(Dataset items)
····················
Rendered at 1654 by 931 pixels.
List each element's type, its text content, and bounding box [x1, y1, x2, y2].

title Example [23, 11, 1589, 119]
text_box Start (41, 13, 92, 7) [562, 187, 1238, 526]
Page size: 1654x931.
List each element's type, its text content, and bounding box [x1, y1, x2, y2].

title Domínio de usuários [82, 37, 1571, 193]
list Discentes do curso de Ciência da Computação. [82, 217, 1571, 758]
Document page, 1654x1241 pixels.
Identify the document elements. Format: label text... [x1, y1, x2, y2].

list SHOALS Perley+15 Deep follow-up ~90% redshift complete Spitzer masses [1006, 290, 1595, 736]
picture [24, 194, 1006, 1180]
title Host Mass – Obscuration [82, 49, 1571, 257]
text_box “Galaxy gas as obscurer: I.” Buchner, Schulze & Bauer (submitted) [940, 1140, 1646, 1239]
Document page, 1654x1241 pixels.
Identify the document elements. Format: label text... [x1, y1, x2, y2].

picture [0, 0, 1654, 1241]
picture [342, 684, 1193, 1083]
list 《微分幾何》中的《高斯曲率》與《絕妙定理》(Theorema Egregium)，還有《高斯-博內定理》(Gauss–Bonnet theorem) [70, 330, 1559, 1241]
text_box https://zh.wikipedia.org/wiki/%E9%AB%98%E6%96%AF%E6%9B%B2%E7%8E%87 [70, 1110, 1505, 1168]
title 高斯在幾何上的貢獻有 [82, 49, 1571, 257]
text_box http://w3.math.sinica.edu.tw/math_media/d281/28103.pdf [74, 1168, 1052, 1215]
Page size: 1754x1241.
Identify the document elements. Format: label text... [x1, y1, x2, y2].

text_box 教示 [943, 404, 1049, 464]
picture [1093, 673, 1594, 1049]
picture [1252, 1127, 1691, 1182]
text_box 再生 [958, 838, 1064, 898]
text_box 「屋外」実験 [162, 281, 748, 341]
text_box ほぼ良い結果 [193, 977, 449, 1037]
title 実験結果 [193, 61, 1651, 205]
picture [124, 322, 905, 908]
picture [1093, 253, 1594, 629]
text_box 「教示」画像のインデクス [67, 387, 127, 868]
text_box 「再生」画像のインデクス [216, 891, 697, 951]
····················
* Exercise directions *
Please copy out all of the dataset items above word for word, line by line.

* Solved problem *
Rendered at 1654 by 931 pixels.
List each element's type, its text content, and bounding box [x1, y1, x2, y2].

title Example [23, 11, 1589, 119]
text_box Start (41, 13, 92, 7) [562, 187, 1238, 526]
Page size: 1654x931.
List each element's type, its text content, and bounding box [x1, y1, x2, y2].

title Domínio de usuários [82, 37, 1571, 193]
list Discentes do curso de Ciência da Computação. [82, 217, 1571, 758]
Document page, 1654x1241 pixels.
Identify the document elements. Format: label text... [x1, y1, x2, y2].

list SHOALS Perley+15 Deep follow-up ~90% redshift complete Spitzer masses [1006, 290, 1595, 736]
picture [24, 194, 1006, 1180]
title Host Mass – Obscuration [82, 49, 1571, 257]
text_box “Galaxy gas as obscurer: I.” Buchner, Schulze & Bauer (submitted) [940, 1140, 1646, 1239]
Document page, 1654x1241 pixels.
Identify the document elements. Format: label text... [x1, y1, x2, y2].

picture [0, 0, 1654, 1241]
picture [342, 684, 1193, 1083]
list 《微分幾何》中的《高斯曲率》與《絕妙定理》(Theorema Egregium)，還有《高斯-博內定理》(Gauss–Bonnet theorem) [70, 330, 1559, 1241]
text_box https://zh.wikipedia.org/wiki/%E9%AB%98%E6%96%AF%E6%9B%B2%E7%8E%87 [70, 1110, 1505, 1168]
title 高斯在幾何上的貢獻有 [82, 49, 1571, 257]
text_box http://w3.math.sinica.edu.tw/math_media/d281/28103.pdf [74, 1168, 1052, 1215]
Page size: 1754x1241.
Identify the document elements. Format: label text... [x1, y1, x2, y2].

text_box 教示 [943, 404, 1049, 464]
picture [1093, 673, 1594, 1049]
picture [1252, 1127, 1691, 1182]
text_box 再生 [958, 838, 1064, 898]
text_box 「屋外」実験 [162, 281, 748, 341]
text_box ほぼ良い結果 [193, 977, 449, 1037]
title 実験結果 [193, 61, 1651, 205]
picture [124, 322, 905, 908]
picture [1093, 253, 1594, 629]
text_box 「教示」画像のインデクス [67, 387, 127, 868]
text_box 「再生」画像のインデクス [216, 891, 697, 951]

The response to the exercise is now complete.